Isabel realized he didn’t know that Martin had ever joined Wyatt, and she had no wish to go into that now. Her eyes had not wavered from Carlos’s back. Her father had spoken clearly and she felt sure that Carlos had heard him. “Martin is in France, Father,” she said with equal clarity. “He left days ago. And I won’t be sending for him. I wish him well. But I never expect to see him again.”

Carlos turned around at the railing.

Thornleigh blinked at Isabel. “What? Martin and you are not …?”

He looked quickly at Carlos, then back at Isabel, his face registering a growing suspicion. But on Carlos’s face Isabel saw hope.

Thornleigh took Isabel’s elbow and lowered his voice. “This is no man for you. You’re grateful to him, of course, I know that.
He
knows that. And I’ll reward him for what he’s done. But don’t let gratitude blind you to reality. He’s a rootless mercenary. He has nothing.”

Isabel and Carlos continued to look at one another. “Bel, listen, I … I don’t feel entitled anymore to dictate to you … or withhold my consent, but this—”

“I’m glad to hear it, Father,” she said, glancing at him with a smile. “The only consent I need is his.”

She turned back, catching Carlos’s look of wide-eyed surprise.

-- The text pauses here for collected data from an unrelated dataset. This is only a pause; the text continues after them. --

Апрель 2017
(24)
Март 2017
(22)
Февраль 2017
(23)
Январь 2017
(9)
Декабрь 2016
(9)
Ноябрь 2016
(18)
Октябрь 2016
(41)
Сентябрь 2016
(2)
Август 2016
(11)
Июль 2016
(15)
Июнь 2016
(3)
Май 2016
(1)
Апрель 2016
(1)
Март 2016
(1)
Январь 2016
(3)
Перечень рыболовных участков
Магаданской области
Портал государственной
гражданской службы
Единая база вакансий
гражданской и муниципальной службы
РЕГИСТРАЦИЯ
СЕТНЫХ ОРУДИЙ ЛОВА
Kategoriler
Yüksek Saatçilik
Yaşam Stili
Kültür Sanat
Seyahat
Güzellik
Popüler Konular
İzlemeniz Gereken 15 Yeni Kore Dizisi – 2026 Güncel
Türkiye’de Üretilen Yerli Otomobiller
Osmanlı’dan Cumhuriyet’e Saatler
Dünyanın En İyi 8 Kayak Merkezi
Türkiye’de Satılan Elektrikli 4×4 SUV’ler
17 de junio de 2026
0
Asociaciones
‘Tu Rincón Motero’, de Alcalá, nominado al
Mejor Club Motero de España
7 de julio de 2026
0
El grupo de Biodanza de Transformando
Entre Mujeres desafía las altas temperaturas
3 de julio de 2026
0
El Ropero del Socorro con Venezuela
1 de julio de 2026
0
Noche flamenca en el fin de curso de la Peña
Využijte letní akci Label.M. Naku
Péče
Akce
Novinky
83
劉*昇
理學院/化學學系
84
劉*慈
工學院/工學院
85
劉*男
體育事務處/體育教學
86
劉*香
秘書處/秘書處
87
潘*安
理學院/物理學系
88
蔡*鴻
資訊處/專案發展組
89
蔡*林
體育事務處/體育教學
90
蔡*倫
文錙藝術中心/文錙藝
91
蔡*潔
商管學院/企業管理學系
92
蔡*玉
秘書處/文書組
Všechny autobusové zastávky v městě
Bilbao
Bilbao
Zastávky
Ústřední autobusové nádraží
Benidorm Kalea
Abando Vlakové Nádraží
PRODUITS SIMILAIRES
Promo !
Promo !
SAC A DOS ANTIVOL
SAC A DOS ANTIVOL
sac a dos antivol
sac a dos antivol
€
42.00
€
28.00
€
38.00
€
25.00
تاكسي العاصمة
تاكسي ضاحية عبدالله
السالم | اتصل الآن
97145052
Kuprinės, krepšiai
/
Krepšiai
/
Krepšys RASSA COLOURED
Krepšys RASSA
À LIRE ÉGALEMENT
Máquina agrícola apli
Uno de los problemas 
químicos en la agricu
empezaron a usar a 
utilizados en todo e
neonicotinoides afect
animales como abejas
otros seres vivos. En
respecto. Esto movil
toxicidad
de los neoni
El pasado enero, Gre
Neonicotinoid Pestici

“Master Thornleigh!” van Borselen shouted from the forecastle deck. He stepped forward and called out in his heavily accented English, “I am told you own ships, yes? Would you come look at this halyard?”

Annoyed at the distraction, Thornleigh called back, “What’s the problem?”

“Refitting done in London. I want to hoist the spritsail but the rigging is"—van Borselen shrugged in bafflement—"English-fashioned.” His crewman had turned too, and they both stood watching Thornleigh, waiting.

Thornleigh cast a final bewildered look at Isabel, a final frown at Carlos, then heaved a sigh and went to join the captain at the bowsprit.

Carlos moved toward Isabel. They stood together awkwardly, gazing at one another, silent.